Document segment:
--------------------------------
In the beginning, physicist Peter Nirmalraj wanted to gain deeper insights into the process of Alzheimer's disease in order to provide medical research with a basis for possible early diagnostics and new therapies. One step further would be to decipher the role of amyloid beta peptides and tau proteins, which are associated with the neurodegenerative disease.

However, if one approaches the tiny peptide structures with a microscope, the view into the molecular universe becomes distorted all too easily. "An imaging technique must not alter the original state of the peptides, otherwise valuable information on their characteristic properties will be lost" Nirmalraj says. That's why the Empa scientist searched for a technique that left the peptides pristine.
--------------------------------
Task item: Copy out the passage on imaging Alzheimer's-related peptides word for word.
--------------------------------
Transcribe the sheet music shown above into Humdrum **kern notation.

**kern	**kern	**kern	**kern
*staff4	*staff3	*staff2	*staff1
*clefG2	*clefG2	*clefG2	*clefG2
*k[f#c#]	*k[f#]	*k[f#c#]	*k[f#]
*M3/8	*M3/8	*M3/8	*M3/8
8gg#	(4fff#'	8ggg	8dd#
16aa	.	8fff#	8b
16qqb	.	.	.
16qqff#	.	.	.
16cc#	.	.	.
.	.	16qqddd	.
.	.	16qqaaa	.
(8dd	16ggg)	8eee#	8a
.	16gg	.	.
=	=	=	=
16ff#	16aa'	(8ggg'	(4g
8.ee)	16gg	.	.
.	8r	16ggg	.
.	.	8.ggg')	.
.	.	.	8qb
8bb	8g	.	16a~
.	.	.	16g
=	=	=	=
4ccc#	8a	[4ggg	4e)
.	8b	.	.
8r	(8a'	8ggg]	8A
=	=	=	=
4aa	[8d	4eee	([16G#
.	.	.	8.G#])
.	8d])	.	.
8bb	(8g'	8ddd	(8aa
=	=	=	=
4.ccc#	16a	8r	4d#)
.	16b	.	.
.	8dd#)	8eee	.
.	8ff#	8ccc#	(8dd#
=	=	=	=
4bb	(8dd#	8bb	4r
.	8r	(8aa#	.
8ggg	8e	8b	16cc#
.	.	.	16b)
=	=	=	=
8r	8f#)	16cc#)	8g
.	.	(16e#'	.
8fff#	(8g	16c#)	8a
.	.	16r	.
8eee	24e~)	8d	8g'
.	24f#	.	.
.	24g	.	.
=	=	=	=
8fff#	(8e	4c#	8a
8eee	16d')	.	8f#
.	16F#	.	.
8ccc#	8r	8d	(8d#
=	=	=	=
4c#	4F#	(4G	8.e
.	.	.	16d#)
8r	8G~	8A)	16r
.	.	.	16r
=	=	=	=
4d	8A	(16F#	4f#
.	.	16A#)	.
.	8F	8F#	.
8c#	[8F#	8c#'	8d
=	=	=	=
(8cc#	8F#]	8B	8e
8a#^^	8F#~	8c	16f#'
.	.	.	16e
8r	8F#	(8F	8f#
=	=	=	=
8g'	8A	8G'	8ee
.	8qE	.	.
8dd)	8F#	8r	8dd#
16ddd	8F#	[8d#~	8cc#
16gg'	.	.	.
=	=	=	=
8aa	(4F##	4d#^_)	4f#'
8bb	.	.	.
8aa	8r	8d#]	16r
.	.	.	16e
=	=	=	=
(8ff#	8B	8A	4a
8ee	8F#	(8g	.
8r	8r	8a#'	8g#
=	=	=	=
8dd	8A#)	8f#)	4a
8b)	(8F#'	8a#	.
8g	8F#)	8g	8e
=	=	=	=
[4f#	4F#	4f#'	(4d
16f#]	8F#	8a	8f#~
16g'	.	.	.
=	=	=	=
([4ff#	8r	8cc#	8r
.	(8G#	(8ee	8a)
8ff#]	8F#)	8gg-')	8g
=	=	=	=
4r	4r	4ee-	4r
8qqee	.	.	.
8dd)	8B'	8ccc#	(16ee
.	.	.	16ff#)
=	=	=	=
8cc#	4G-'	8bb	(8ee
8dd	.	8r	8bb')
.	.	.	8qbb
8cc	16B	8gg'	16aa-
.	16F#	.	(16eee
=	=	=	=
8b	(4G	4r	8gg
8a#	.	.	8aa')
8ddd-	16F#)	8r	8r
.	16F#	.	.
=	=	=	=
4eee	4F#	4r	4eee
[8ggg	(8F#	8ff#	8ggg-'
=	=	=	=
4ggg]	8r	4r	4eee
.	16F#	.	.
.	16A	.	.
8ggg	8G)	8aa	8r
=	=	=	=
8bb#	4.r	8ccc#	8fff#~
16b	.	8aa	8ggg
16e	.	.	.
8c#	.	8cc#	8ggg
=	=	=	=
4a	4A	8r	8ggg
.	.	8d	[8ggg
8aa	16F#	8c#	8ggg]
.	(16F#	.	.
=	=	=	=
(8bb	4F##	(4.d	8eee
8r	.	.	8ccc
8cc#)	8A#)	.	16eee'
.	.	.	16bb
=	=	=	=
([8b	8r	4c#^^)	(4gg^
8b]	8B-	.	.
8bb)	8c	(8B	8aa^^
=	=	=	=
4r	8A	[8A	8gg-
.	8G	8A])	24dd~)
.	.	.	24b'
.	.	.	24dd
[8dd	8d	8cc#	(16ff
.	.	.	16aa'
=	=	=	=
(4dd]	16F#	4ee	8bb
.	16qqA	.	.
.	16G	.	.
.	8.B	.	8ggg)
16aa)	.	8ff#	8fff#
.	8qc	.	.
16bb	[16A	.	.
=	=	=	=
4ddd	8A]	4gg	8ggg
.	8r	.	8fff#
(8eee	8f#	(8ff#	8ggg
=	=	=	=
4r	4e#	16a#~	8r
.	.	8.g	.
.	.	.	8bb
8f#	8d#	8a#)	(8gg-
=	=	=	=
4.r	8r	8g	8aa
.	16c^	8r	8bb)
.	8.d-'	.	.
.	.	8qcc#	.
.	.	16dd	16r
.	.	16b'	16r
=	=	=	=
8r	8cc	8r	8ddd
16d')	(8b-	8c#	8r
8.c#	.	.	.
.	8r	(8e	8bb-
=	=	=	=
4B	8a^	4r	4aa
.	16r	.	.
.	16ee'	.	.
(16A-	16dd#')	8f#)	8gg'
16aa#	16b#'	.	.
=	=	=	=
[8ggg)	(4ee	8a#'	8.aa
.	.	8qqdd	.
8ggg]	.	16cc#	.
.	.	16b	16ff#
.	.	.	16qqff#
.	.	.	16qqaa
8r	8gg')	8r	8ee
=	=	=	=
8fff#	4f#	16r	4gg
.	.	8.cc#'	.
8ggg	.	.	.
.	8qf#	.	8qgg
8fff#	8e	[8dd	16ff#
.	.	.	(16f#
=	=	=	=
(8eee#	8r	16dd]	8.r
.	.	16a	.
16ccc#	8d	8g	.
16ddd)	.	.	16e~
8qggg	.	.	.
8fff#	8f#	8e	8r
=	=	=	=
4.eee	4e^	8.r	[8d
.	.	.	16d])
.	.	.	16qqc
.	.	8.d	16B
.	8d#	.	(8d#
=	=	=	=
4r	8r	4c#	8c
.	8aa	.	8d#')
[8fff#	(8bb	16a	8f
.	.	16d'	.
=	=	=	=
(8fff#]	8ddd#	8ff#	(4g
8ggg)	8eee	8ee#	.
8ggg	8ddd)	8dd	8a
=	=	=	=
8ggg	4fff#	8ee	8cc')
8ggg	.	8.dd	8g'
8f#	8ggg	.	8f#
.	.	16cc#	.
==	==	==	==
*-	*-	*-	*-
--------------------------------
Result:
In the beginning, physicist Peter Nirmalraj wanted to gain deeper insights into the process of Alzheimer's disease in order to provide medical research with a basis for possible early diagnostics and new therapies. One step further would be to decipher the role of amyloid beta peptides and tau proteins, which are associated with the neurodegenerative disease.

However, if one approaches the tiny peptide structures with a microscope, the view into the molecular universe becomes distorted all too easily. "An imaging technique must not alter the original state of the peptides, otherwise valuable information on their characteristic properties will be lost" Nirmalraj says. That's why the Empa scientist searched for a technique that left the peptides pristine.